WASHAWAY BEACH - Last week beachcombers discovered a framework hewn from and partially decked with foot-thick wooden beams in the sands of Washaway Beach, on State Route 105 west of Raymond near the mouth of Willapa Bay.
Jutting hundreds of thick metal rivets, the wreckage was discovered on the extremely unstable beach area between North Cove and Tokeland and just south of Warrenton Cannery Road.
Its location prompted Pacific County officials to caution all who may be curious about the wreck.
"The public is warned to stay away from this shipwreck and the entire area," County Administrative Officer Bryan Harrison said in an e-mail last Friday. "Residents and tourists should consider the entire Washaway Beach area as potentially hazardous.

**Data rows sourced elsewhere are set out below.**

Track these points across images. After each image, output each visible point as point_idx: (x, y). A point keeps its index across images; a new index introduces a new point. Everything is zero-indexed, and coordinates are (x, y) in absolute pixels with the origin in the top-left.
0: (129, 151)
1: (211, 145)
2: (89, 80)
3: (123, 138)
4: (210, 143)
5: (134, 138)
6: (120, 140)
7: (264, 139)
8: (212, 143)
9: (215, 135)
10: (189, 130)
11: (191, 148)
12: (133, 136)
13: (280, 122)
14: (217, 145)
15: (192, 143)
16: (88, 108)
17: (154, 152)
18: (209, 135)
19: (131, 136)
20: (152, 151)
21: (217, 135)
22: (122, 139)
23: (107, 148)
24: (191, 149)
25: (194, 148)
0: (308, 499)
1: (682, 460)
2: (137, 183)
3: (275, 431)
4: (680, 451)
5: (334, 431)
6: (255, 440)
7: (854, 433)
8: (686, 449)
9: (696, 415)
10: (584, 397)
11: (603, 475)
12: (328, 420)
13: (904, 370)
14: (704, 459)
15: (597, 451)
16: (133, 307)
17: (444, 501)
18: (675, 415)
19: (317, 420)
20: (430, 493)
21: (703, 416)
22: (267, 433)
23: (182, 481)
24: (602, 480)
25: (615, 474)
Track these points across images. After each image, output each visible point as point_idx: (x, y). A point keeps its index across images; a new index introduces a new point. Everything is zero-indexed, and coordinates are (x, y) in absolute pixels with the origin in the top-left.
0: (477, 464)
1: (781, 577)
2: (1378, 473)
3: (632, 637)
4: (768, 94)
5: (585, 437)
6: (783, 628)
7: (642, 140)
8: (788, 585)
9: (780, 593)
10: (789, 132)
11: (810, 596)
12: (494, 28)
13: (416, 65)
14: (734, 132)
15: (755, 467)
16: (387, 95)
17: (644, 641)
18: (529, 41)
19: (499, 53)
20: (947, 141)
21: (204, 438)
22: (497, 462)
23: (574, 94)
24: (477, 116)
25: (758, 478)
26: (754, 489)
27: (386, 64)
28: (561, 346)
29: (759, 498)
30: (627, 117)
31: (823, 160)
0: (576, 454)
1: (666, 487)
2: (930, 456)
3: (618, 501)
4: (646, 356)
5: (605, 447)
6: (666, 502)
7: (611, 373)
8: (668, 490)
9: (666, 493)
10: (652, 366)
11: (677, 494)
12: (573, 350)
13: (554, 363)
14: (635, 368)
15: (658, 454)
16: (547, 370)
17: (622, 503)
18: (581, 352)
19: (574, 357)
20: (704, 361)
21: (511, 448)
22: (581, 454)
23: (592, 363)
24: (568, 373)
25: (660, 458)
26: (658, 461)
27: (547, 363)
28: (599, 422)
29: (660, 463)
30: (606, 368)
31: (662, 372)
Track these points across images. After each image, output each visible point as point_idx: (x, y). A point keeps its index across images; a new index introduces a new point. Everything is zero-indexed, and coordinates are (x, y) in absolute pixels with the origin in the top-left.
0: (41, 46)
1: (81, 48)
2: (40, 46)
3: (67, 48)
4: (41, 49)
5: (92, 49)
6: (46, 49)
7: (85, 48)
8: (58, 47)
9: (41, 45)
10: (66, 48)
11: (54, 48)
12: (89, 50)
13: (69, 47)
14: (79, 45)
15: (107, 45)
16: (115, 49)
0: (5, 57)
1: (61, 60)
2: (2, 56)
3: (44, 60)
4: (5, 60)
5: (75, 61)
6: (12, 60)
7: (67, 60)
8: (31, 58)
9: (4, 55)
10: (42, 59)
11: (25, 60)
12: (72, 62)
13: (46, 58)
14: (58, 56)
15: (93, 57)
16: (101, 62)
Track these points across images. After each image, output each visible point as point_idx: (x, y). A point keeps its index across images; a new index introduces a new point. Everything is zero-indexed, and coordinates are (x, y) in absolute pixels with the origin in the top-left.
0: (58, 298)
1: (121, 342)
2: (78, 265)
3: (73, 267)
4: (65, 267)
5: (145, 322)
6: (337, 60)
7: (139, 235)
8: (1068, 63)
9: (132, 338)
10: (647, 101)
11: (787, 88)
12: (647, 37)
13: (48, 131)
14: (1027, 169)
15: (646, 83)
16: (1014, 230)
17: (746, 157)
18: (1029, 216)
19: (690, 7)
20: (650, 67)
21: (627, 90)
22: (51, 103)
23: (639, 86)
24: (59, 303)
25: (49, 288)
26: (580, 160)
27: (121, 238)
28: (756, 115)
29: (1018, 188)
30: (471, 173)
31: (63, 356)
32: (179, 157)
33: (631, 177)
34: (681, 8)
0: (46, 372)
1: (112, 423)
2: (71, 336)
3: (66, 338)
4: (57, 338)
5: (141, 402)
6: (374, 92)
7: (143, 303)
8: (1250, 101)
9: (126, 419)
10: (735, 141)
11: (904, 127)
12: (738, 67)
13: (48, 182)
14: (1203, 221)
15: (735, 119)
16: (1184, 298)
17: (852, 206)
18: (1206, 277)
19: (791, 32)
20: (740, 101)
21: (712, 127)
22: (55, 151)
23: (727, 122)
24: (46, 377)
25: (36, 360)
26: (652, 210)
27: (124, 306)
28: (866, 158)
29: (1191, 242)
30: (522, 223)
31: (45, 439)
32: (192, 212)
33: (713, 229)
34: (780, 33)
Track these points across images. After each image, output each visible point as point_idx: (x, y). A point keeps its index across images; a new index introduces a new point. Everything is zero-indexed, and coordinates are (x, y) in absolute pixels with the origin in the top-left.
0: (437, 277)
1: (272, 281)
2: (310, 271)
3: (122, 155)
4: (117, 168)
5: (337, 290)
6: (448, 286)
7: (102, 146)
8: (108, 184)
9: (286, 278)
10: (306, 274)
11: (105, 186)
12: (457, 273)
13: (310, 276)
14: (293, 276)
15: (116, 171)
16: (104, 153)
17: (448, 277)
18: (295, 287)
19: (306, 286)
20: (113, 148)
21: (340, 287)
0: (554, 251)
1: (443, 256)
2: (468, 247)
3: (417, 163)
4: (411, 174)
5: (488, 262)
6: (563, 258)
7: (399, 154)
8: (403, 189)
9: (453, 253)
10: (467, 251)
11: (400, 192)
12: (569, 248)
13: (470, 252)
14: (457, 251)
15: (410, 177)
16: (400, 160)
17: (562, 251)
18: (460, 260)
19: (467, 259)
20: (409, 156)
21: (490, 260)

It is not a safe place for the public to visit."
Immediately speculation began as to what the wreckage was and where it had come from. Rex Martin, executive director of Westport Maritime Museum, told local media that the wooden structure could be what remains of the Canadian Exporter, a vessel that went aground in dense fog late on the evening of July 31, 1921, or possibly early the first day of August that year.
The Canadian Exporter is no stranger to being discovered as the Chinook Observer reported March 11, 1999, when 2'x2' fir timbers each worth $2,000 to $7,000 began washing up between Willapa Bay and Grays Harbor. They were marked "HRM" - short for timber company H.R. McMillan - and were believed to have worked their way loose from an unsalvaged portion of the Exporter.
Strong westerly winds typical for that time of the year and continual erosion at Washaway Beach evidently unearthed some of the Exporter's wooden structure and those large timbers washed ashore.
Efforts are underway to positively identify the wreckage and to determine if it lies on public or private lands as much of Washaway Beach has washed away. If the wreck is on public lands and any private ownership rights have lapsed, Martin wants to acquire it for the Westport museum by petitioning the State Department of Archaeology and Preservation.
It appears to be virtually impossible to move the wreckage en mass and restoration would be out of the question. There was concern that it may go the way of much of Washaway Beach and be washed out to sea.
In James A. Gibbs book, "Graveyard of the Pacific," he chronicles the demise of the Canadian Exporter. Unseasonable fog caused the cargo ship to miss the entrance to Willapa Bay and when the fog lifted the tug Wallula and salvage steamer Algerine tried to pry it from the sands of Washaway Beach.
As early as the next morning the Canadian Exporter showed signs of breaking up and indeed the 100-foot ship that was going from Vancouver, B.C. to Portland, Ore. when the mishap occurred did split in two according to Gibbs' report. H.R. McMillan and Percy Sills from British Columbia purchased the salvage rights to the vessel, but by October the U.S. Coast Guard wouldn't allow anyone near the wreckage because of treacherous surf conditions and blustery weather.
Eventually lumber from wreckage was sold for $17,500, but McMillan and Sills still suffered a $4,500 loss on their venture, a substantial amount of money in the early 1920s. A chair and photos of the Canadian Exporter can be found in South Bend's Pacific County Museum at 1008 West Robert Bush Drive.
Gibbs' book shows the Exporter was a steel-hulled ship, calling into question whether the wooden wreckage has been correctly indentified thus far. It is possible the metal hull was removed during earlier salvage operations, however.
Lyn Hayes, operations director for Westport Maritime Museum, asserted Monday that all evidence points to the ship found at Washaway Beach last week is indeed a 100-foot-long section of the Canadian Exporter.
"As far as we know the wreckage is the Canadian Exporter," he said. "It seems to resurface every several years or so. The last time it was visible was 17 years ago."